Exercise tasks>
A - Reproduce the passage on time-series forecasting between "In the case" and "as the input.", inclusive.
B - In the passage on time-series forecasting, what may serve as the future input when a longer forecast is required?

====== Reading passage ======

More generally though, the epistemic noise is better modelled
heteroskedastically, using a two-parameter loss distribution,
with the location and the scale as the parameters.
In the case of the frequently used normal (Gaussian)
distribution, the output vector consists of means $\mu$
(location) and standard deviations $\sigma$ (scale) of all
dimensions and is twice as wide as the input.

\paragraph{Training} The model is trained to maximize
probability of prediction. In the most basic case, called
\textit{out-of-sample one-step} forecasting, a single step
is predicted for each time step in the series. In an $n$-step
time series, steps $1 ... n-1$ are used as the input, and steps
$1 ... n$ as the ground truth. Following~\eqref{eqn:theta-star}, the
network is trained to minimize negative log probability of true
observations given the predicted belief distributions. More
generally, a model can also be trained to predict more than a
single step at once into the future, however this is rarely used in
practice because the necessary size of the training data set
grows exponentially with the prediction depth. Instead, future
predictions are produced recurrently during forecasting.

\paragraph{Forecasting} Forecasting is accomplished by passing
past observations through the model to obtain forecasts for the
future time steps. In the \textit{out-of-sample one-step} mode,
a single step into the future is forecast. If a longer forecast
is required, the current forecast is entered as the input at the
next time step, time after time, up to the required length.
Either the location (the point forecast) or a random sample from
the belief distribution is used as the future input. Using
random samples also allows to assess uncertainty multiple steps
into the future: one can repeatedly sample from the belief
distribution at each future step, and feed the sample as the
input to the following step. Then, based on produced samples at
future steps, one can estimate uncertainty intervals. Such
Monte-Carlo handling of uncertainty is quite expensive
computationally though, because the standard deviation of
prediction error decreases as slowly as $\sqrt{N}$
with the number of samples $N$, on one hand, and uncertainty
may, in general, grow exponentially with prediction depth, on
the other hand.

====== Information shown ======

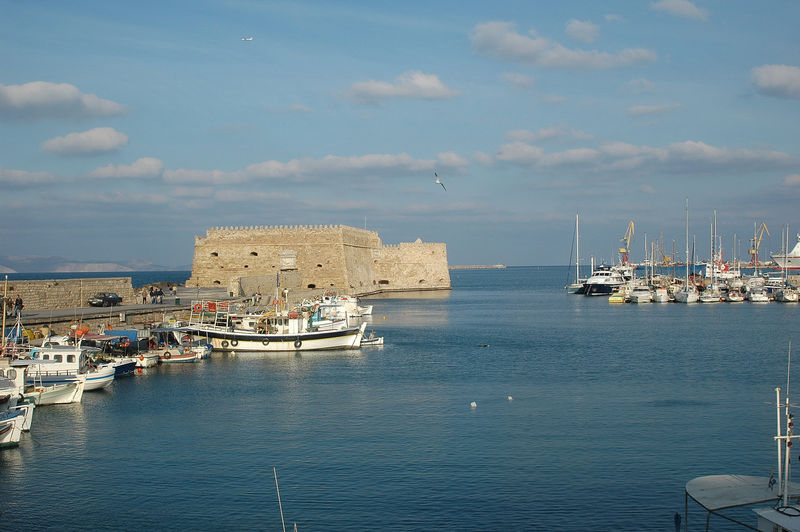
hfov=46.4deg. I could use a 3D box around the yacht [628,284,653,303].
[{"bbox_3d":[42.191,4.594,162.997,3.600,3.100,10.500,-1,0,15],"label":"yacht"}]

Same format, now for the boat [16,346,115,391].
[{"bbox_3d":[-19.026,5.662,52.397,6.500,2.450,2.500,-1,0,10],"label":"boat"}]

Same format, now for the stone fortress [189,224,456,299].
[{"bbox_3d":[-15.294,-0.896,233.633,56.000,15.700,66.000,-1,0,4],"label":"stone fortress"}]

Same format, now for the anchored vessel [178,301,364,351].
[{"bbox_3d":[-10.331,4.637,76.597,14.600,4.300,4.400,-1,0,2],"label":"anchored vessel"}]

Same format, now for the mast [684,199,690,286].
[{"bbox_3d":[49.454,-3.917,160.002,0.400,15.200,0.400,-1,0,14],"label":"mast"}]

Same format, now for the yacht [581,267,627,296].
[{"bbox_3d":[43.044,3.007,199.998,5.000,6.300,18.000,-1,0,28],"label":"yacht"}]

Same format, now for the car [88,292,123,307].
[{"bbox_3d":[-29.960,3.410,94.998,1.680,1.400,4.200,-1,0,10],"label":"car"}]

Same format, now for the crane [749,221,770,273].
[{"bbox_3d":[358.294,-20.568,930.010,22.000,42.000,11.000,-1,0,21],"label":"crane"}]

======
====== Information shown ======

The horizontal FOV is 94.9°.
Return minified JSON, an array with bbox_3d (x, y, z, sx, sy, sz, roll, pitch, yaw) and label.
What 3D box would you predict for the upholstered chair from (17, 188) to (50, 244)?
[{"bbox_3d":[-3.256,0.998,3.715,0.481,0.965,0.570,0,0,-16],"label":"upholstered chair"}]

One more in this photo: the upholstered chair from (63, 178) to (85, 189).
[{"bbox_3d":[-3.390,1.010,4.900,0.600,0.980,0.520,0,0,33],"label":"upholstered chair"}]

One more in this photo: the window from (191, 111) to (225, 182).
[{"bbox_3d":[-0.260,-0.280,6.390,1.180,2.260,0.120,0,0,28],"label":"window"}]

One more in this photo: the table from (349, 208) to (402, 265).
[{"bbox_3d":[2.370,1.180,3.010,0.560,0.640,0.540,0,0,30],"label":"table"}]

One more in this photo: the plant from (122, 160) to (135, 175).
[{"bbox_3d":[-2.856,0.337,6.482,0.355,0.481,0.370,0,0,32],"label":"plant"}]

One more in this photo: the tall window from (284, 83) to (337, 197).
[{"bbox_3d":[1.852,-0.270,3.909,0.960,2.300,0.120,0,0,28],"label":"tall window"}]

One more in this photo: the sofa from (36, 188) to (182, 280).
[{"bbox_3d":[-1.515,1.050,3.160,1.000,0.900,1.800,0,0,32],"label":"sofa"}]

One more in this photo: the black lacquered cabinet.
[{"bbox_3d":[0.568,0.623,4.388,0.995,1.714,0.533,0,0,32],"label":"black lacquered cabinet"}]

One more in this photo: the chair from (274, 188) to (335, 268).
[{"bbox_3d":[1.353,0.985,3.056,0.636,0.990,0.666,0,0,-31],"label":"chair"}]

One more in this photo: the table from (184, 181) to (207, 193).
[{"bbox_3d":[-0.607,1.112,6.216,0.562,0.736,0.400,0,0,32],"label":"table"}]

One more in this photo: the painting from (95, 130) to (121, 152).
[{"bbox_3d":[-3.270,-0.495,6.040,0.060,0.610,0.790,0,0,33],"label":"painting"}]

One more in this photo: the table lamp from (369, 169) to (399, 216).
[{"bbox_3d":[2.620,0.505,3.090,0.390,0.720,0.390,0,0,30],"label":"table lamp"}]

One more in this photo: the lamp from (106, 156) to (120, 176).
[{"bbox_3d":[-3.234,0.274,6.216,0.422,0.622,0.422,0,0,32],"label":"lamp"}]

======

Results of the exercise>
A -
In the case of the frequently used normal (Gaussian)
distribution, the output vector consists of means $\mu$
(location) and standard deviations $\sigma$ (scale) of all
dimensions and is twice as wide as the input.

B - Either the location (the point forecast) or a random sample from the belief distribution.